Records shown
________________
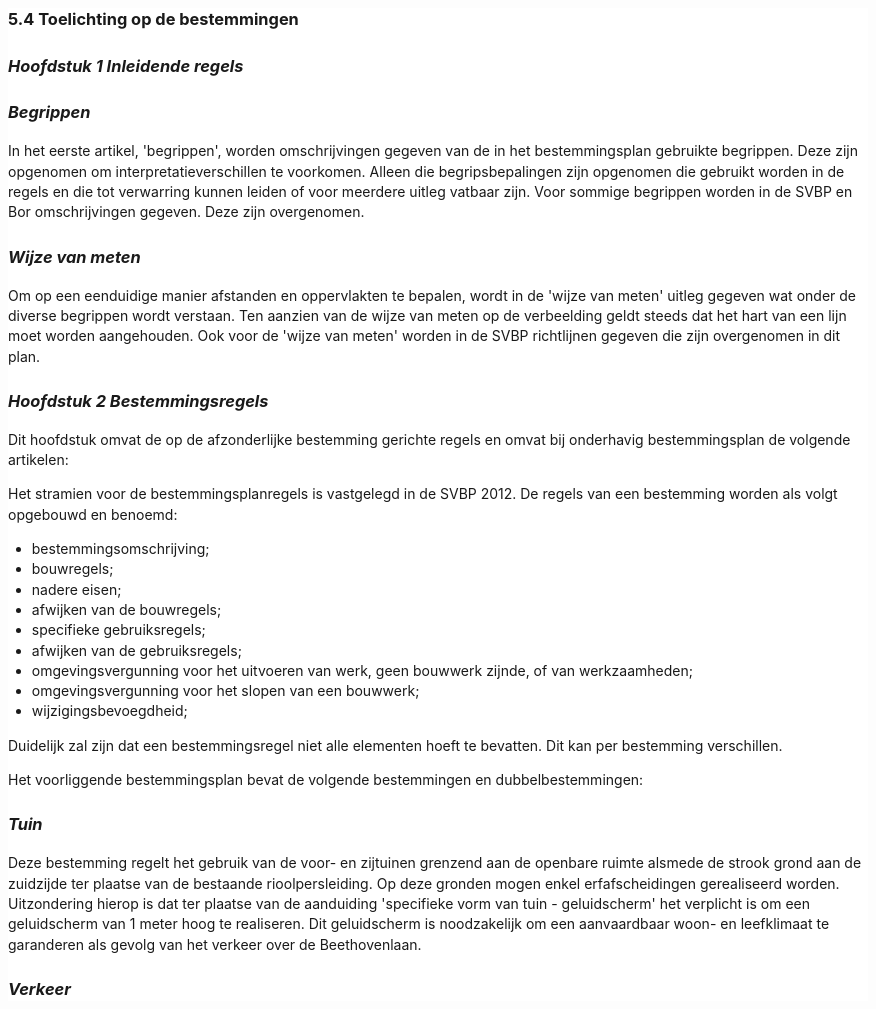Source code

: ### **5.4 Toelichting op de bestemmingen**

### *Hoofdstuk 1 Inleidende regels*

### *Begrippen*

In het eerste artikel, 'begrippen', worden omschrijvingen gegeven van de in het bestemmingsplan gebruikte begrippen. Deze zijn opgenomen om interpretatieverschillen te voorkomen. Alleen die begripsbepalingen zijn opgenomen die gebruikt worden in de regels en die tot verwarring kunnen leiden of voor meerdere uitleg vatbaar zijn. Voor sommige begrippen worden in de SVBP en Bor omschrijvingen gegeven. Deze zijn overgenomen.

### *Wijze van meten*

Om op een eenduidige manier afstanden en oppervlakten te bepalen, wordt in de 'wijze van meten' uitleg gegeven wat onder de diverse begrippen wordt verstaan. Ten aanzien van de wijze van meten op de verbeelding geldt steeds dat het hart van een lijn moet worden aangehouden. Ook voor de 'wijze van meten' worden in de SVBP richtlijnen gegeven die zijn overgenomen in dit plan.

### *Hoofdstuk 2 Bestemmingsregels*

Dit hoofdstuk omvat de op de afzonderlijke bestemming gerichte regels en omvat bij onderhavig bestemmingsplan de volgende artikelen:

Het stramien voor de bestemmingsplanregels is vastgelegd in de SVBP 2012. De regels van een bestemming worden als volgt opgebouwd en benoemd:

- bestemmingsomschrijving;
- bouwregels;
- nadere eisen;
- afwijken van de bouwregels;
- specifieke gebruiksregels;
- afwijken van de gebruiksregels;
- omgevingsvergunning voor het uitvoeren van werk, geen bouwwerk zijnde, of van werkzaamheden;
- omgevingsvergunning voor het slopen van een bouwwerk;
- wijzigingsbevoegdheid;

Duidelijk zal zijn dat een bestemmingsregel niet alle elementen hoeft te bevatten. Dit kan per bestemming verschillen.

Het voorliggende bestemmingsplan bevat de volgende bestemmingen en dubbelbestemmingen:

### *Tuin*

Deze bestemming regelt het gebruik van de voor- en zijtuinen grenzend aan de openbare ruimte alsmede de strook grond aan de zuidzijde ter plaatse van de bestaande rioolpersleiding. Op deze gronden mogen enkel erfafscheidingen gerealiseerd worden. Uitzondering hierop is dat ter plaatse van de aanduiding 'specifieke vorm van tuin - geluidscherm' het verplicht is om een geluidscherm van 1 meter hoog te realiseren. Dit geluidscherm is noodzakelijk om een aanvaardbaar woon- en leefklimaat te garanderen als gevolg van het verkeer over de Beethovenlaan.

### *Verkeer*
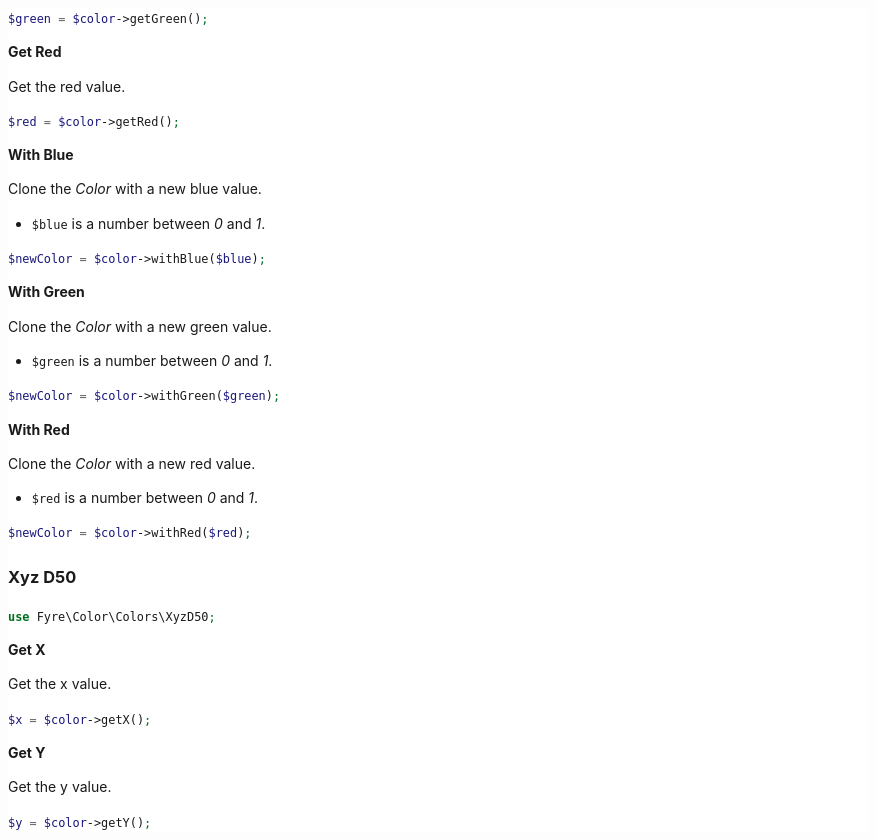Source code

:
 ```php
$green = $color->getGreen();
```

**Get Red**

Get the red value.

```php
$red = $color->getRed();
```

**With Blue**

Clone the *Color* with a new blue value.

- `$blue` is a number between *0* and *1*.

```php
$newColor = $color->withBlue($blue);
```

**With Green**

Clone the *Color* with a new green value.

- `$green` is a number between *0* and *1*.

```php
$newColor = $color->withGreen($green);
```

**With Red**

Clone the *Color* with a new red value.

- `$red` is a number between *0* and *1*.

```php
$newColor = $color->withRed($red);
```


### Xyz D50

```php
use Fyre\Color\Colors\XyzD50;
```

**Get X**

Get the x value.

```php
$x = $color->getX();
```

**Get Y**

Get the y value.

```php
$y = $color->getY();
```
________________
Exercise objective
Show every line in the entries where the string "bestemmingen" occurs.

Task solution
: ### **5.4 Toelichting op de bestemmingen**
Het voorliggende bestemmingsplan bevat de volgende bestemmingen en dubbelbestemmingen:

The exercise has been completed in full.